(Provided records)
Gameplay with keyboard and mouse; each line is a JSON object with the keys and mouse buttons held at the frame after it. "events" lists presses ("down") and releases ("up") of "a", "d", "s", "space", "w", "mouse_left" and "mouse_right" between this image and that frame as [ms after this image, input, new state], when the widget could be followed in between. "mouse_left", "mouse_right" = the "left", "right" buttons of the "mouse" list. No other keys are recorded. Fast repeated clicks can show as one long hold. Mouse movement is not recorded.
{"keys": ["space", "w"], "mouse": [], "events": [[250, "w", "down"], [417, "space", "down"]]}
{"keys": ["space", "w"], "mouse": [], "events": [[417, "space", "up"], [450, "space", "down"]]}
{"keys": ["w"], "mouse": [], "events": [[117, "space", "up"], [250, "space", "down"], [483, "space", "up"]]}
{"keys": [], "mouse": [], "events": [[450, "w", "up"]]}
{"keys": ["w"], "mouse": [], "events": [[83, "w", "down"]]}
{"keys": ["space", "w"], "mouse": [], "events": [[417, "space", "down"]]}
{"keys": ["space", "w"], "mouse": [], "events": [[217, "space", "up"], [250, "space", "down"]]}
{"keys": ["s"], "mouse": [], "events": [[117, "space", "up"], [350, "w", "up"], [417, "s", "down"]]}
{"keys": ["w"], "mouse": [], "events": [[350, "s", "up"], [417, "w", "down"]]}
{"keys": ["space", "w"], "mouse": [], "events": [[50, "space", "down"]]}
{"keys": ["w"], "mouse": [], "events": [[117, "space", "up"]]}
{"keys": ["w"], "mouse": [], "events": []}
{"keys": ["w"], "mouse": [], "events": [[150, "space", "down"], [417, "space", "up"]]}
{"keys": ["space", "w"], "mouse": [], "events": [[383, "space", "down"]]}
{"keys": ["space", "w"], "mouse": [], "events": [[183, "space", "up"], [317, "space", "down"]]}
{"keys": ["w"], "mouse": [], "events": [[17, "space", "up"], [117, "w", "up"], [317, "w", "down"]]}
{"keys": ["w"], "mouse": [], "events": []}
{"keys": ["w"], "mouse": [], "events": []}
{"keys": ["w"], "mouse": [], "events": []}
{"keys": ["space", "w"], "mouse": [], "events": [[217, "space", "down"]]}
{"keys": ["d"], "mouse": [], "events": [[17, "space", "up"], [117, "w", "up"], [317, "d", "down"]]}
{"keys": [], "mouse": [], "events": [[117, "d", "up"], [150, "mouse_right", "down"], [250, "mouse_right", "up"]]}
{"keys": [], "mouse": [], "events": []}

(Try it)
Your answer must contain every line of the records, exactly.

(Written response)
Gameplay with keyboard and mouse; each line is a JSON object with the keys and mouse buttons held at the frame after it. "events" lists presses ("down") and releases ("up") of "a", "d", "s", "space", "w", "mouse_left" and "mouse_right" between this image and that frame as [ms after this image, input, new state], when the widget could be followed in between. "mouse_left", "mouse_right" = the "left", "right" buttons of the "mouse" list. No other keys are recorded. Fast repeated clicks can show as one long hold. Mouse movement is not recorded.
{"keys": ["space", "w"], "mouse": [], "events": [[250, "w", "down"], [417, "space", "down"]]}
{"keys": ["space", "w"], "mouse": [], "events": [[417, "space", "up"], [450, "space", "down"]]}
{"keys": ["w"], "mouse": [], "events": [[117, "space", "up"], [250, "space", "down"], [483, "space", "up"]]}
{"keys": [], "mouse": [], "events": [[450, "w", "up"]]}
{"keys": ["w"], "mouse": [], "events": [[83, "w", "down"]]}
{"keys": ["space", "w"], "mouse": [], "events": [[417, "space", "down"]]}
{"keys": ["space", "w"], "mouse": [], "events": [[217, "space", "up"], [250, "space", "down"]]}
{"keys": ["s"], "mouse": [], "events": [[117, "space", "up"], [350, "w", "up"], [417, "s", "down"]]}
{"keys": ["w"], "mouse": [], "events": [[350, "s", "up"], [417, "w", "down"]]}
{"keys": ["space", "w"], "mouse": [], "events": [[50, "space", "down"]]}
{"keys": ["w"], "mouse": [], "events": [[117, "space", "up"]]}
{"keys": ["w"], "mouse": [], "events": []}
{"keys": ["w"], "mouse": [], "events": [[150, "space", "down"], [417, "space", "up"]]}
{"keys": ["space", "w"], "mouse": [], "events": [[383, "space", "down"]]}
{"keys": ["space", "w"], "mouse": [], "events": [[183, "space", "up"], [317, "space", "down"]]}
{"keys": ["w"], "mouse": [], "events": [[17, "space", "up"], [117, "w", "up"], [317, "w", "down"]]}
{"keys": ["w"], "mouse": [], "events": []}
{"keys": ["w"], "mouse": [], "events": []}
{"keys": ["w"], "mouse": [], "events": []}
{"keys": ["space", "w"], "mouse": [], "events": [[217, "space", "down"]]}
{"keys": ["d"], "mouse": [], "events": [[17, "space", "up"], [117, "w", "up"], [317, "d", "down"]]}
{"keys": [], "mouse": [], "events": [[117, "d", "up"], [150, "mouse_right", "down"], [250, "mouse_right", "up"]]}
{"keys": [], "mouse": [], "events": []}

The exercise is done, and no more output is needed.